READING PASSAGE:
Natural Health News — Substances found in the herbs purslane and tindora appear to reduce blood sugar levels, according to a new research.
The possibility of using herbal extracts to treat metabolic conditions is receiving more and more research interest. Alternatives to conventional drugs used in the treatment of type-2 diabetes are needed because these drugs can cause adverse effects like fat accumulation and liver problems.
In general the herbs with the most potential include plants with a high concentration of polyphenolic compounds, alkaloids or alpha lipoic acid.
Bilberry (vaccinium myrtillus) for example, contains high levels of polyphenolic compounds. It is considered a potential anti-diabetic plant and has recently been shown to help reduce the risk of cardiovascular disease.
There are also clinical studies that suggest that ginger (zingiber officinale) can reduce blood glucose levels in humans, while milk-thistle (silybum marianum) and jiaogulan (gynostemma pentaphyllum) – a creeping vine native to China, northern Vietnam, southern Korea, and Japan – has been shown to stimulate insulin secretion, inhibit gluconeogenesis, or reduce triglycerides and insulin resistance, the researchers at the University of Applied Sciences in Austria note.
» Research to find herbal treatments for to treat metabolic conditions, such as diabetes is increasing.
» A recent study has found that extracts from purslane and tindora appeared to stimulate glucose transportation in an insulin-like manner.
» Herbs can provide viable alternatives to conventional treatments which can have adverse effects like fat accumulation and liver problems.
The leaves of the purslane plant are likewise rich in nutrients including omega-3 fatty acids (a-linolenic acid), vitamin A, C and some B-complex vitamins.

(Collected data)
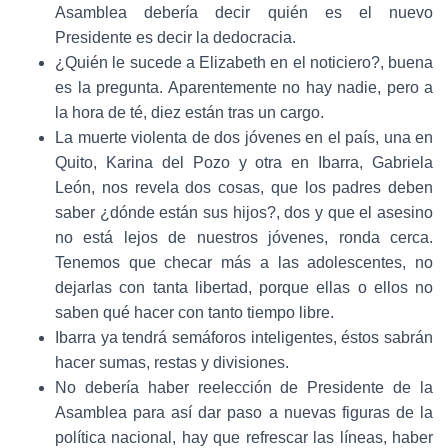
Asamblea debería decir quién es el nuevo
Presidente es decir la dedocracia.
¿Quién le sucede a Elizabeth en el noticiero?, buena
es la pregunta. Aparentemente no hay nadie, pero a
la hora de té, diez están tras un cargo.
La muerte violenta de dos jóvenes en el país, una en
Quito, Karina del Pozo y otra en Ibarra, Gabriela
León, nos revela dos cosas, que los padres deben
saber ¿dónde están sus hijos?, dos y que el asesino
no está lejos de nuestros jóvenes, ronda cerca.
Tenemos que checar más a las adolescentes, no
dejarlas con tanta libertad, porque ellas o ellos no
saben qué hacer con tanto tiempo libre.
Ibarra ya tendrá semáforos inteligentes, éstos sabrán
hacer sumas, restas y divisiones.
No debería haber reelección de Presidente de la
Asamblea para así dar paso a nuevas figuras de la
política nacional, hay que refrescar las líneas, haber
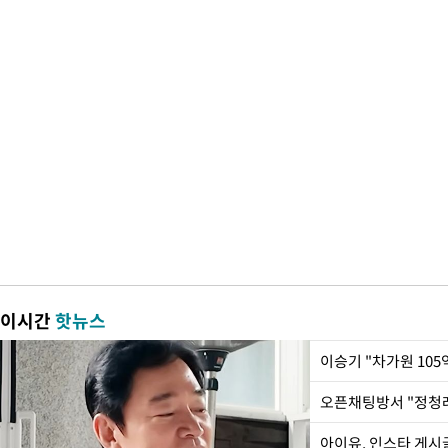
이시간
핫뉴스
아이유, 인스타 게시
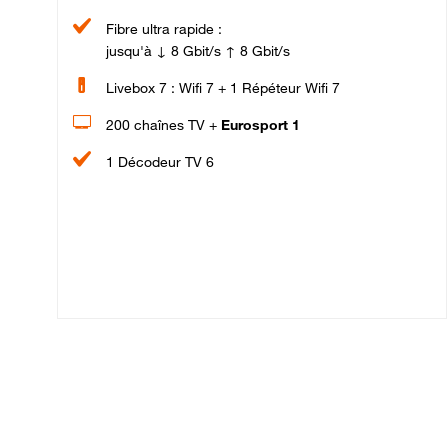
Fibre ultra rapide :
jusqu'à ↓ 8 Gbit/s ↑ 8 Gbit/s
Livebox 7 : Wifi 7 + 1 Répéteur Wifi 7
200 chaînes TV +
Eurosport 1
1 Décodeur TV 6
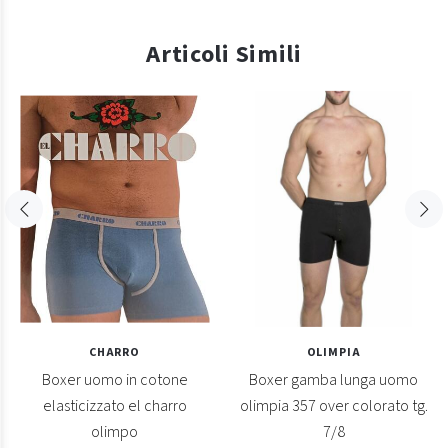
Articoli Simili
CHARRO
OLIMPIA
Boxer uomo in cotone
Boxer gamba lunga uomo
elasticizzato el charro
olimpia 357 over colorato tg.
olimpo
7/8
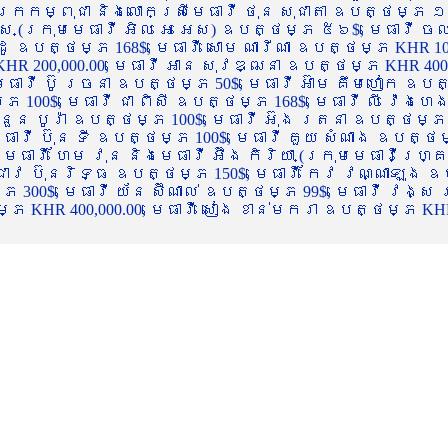
ចក្រកម្ពុជា និងលោកស្រីមេធាវី ថុន សុជាតា ឧបត្ថម្ភ ១
្ស (ក្រុមមេធាវី អិល អេ អេស) ឧបត្ថម្ភ ៥៦$, មេធាវី ច
ាដូ ឧបត្ថម្ភ 168$, មេធាវី សោម ណារីណា ឧបត្ថម្ភ KHR 100
R 200,000.00, មេធាវី អាន សុវឌ្ឍនា ឧបត្ថម្ភ KHR 400,000
ធាវី ប៊ូ រចនា ឧបត្ថម្ភ 50$, មេធាវី អ៊ាម គឹមហៀក ឧបត្ថម
00$, មេធាវី ជា ពិសី ឧបត្ថម្ភ 168$, មេធាវី លី វ៉េងហេង 
 នួន បូរ៉ា ឧបត្ថម្ភ 100$, មេធាវី អ៊ុង រតនា ឧបត្ថម្ភ 1
ាវី ប៊ុន ទី ឧបត្ថម្ភ 100$, មេធាវី គួយ សំណាង ឧបត្ថម្ភ 
ធាវី ហែម វុន និងមេធាវី អ៊ឹង កិរិយា (ក្រុមមេធាវីហ្គ្រ
ី ជាវ ប៊ុនរិទ្ធ ឧបត្ថម្ភ 150$, មេធាវី កែវ វណ្ណាឡុង ឧប
្ភ 300$, មេធាវី យ័ន ស៊ីណាល់ ឧបត្ថម្ភ 99$, មេធាវី វង្ស
 KHR 400,000.00, មេធាវី សៀង ខាន់មករា ឧបត្ថម្ភ KHR 2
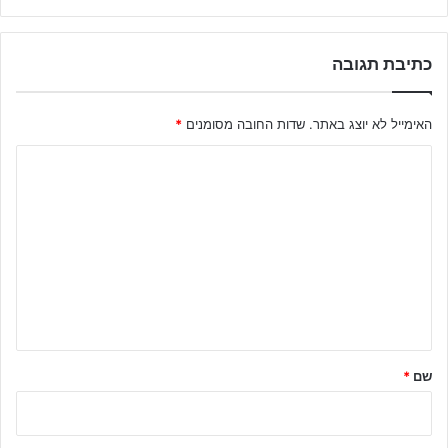
כתיבת תגובה
האימייל לא יוצג באתר.
שדות החובה מסומנים
*
ה
ת
ג
ו
ב
ה
ש
ל
שם
*
ך
*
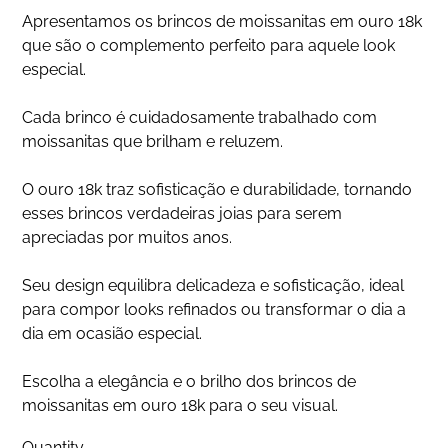
Apresentamos os brincos de moissanitas em ouro 18k
que são o complemento perfeito para aquele look
especial.
Cada brinco é cuidadosamente trabalhado com
moissanitas que brilham e reluzem.
O ouro 18k traz sofisticação e durabilidade, tornando
esses brincos verdadeiras joias para serem
apreciadas por muitos anos.
Seu design equilibra delicadeza e sofisticação, ideal
para compor looks refinados ou transformar o dia a
dia em ocasião especial.
Escolha a elegância e o brilho dos brincos de
moissanitas em ouro 18k para o seu visual.
Quantity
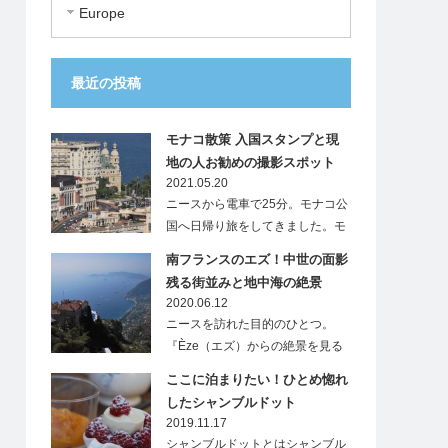
Europe
最近の投稿
モナコ散策 入国スタンプと現
地の人お勧めの撮影スポット
2021.05.20
ニースから電車で25分。モナコ公
国へ日帰り旅をしてきました。モ
ナ…
南フランスのエズ！中世の面影
残る街並みと地中海の絶景
2020.06.12
ニースを訪れた目的のひとつ。
『Èze（エズ）からの絶景を見る
こと』…
ここに泊まりたい！ひとめ惚れ
したシャンブルドット
2019.11.17
シャンブルドットとはシャンブル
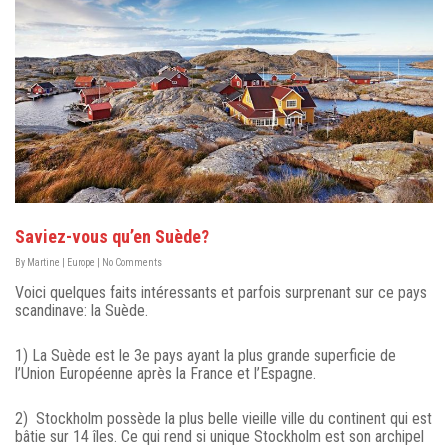
Saviez-vous qu’en Suède?
By
Martine
|
Europe
|
No Comments
Voici quelques faits intéressants et parfois surprenant sur ce pays
scandinave: la Suède.
1) La Suède est le 3e pays ayant la plus grande superficie de
l’Union Européenne après la France et l’Espagne.
2) Stockholm possède la plus belle vieille ville du continent qui est
bâtie sur 14 îles. Ce qui rend si unique Stockholm est son archipel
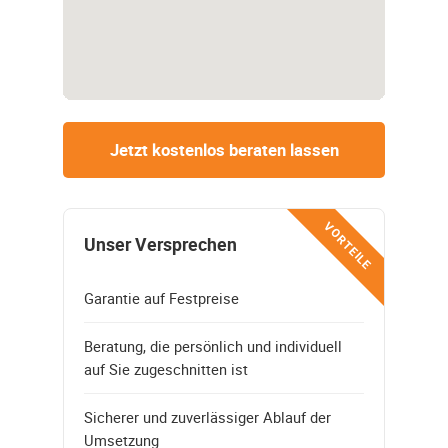
Jetzt kostenlos beraten lassen
VORTEILE
Unser Versprechen
Garantie auf Festpreise
Beratung, die persönlich und individuell
auf Sie zugeschnitten ist
Sicherer und zuverlässiger Ablauf der
Umsetzung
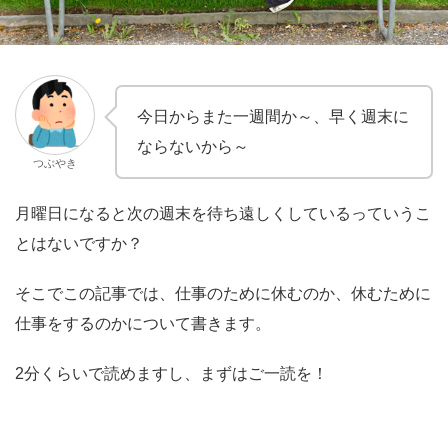
今日からまた一週間か～、早く週末に
ならないから～
つぶやき
月曜日になると次の週末を待ち遠しくしているっていうこ
とはないですか？
そこでこの記事では、仕事のために休むのか、休むために
仕事をするのかについて書きます。
2分くらいで読めますし、まずはご一読を！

TASKS FOR THIS EXERCISE:
1. In the article on herbs and blood sugar, which adverse effects of conventional type-2 diabetes drugs are named?
2. Continue the article on herbs that lower blood sugar from the point where it stops.

RESULTS IN ORDER:
1. Fat accumulation and liver problems.

2.
With this in mind, the researchers looked at the two extracts taken from six different plants: purslane, tindora, ginger, bilberry, jiaogulan, and milk thistle as well as a mixture of different polyphenols.
Of these, purslane (portulaca oleracea), found throughout the world, and tindora (coccinia grandis) – a native of Southeast Asia, also known as the ivy gourd, had the strongest anti-diabetic properties. Both herbs appeared to stimulate glucose transportation in an insulin-like manner.
In addition, both extracts resulted in a distribution and clustering of specific glucose transporters in the plasma membrane similar to that of insulin, and appeared to reduce blood glucose levels.
A global problem
As of 2015, an estimated 415 million people had diabetes worldwide and type-2 diabetes is by far the most common form, making up about 90% of these cases.
“The uptake of glucose into muscle cells has been identified as the rate-limiting step in diabetes,” the study’s authors concluded in the study, published in PLOS One.
“Unfortunately, pharmacological research has not managed to develop an insulin mimetic agent that specifically stimulates glucose uptake. As an alternative, numerous natural compounds have been considered to be antidiabetic substances that could be of benefit in this regard.”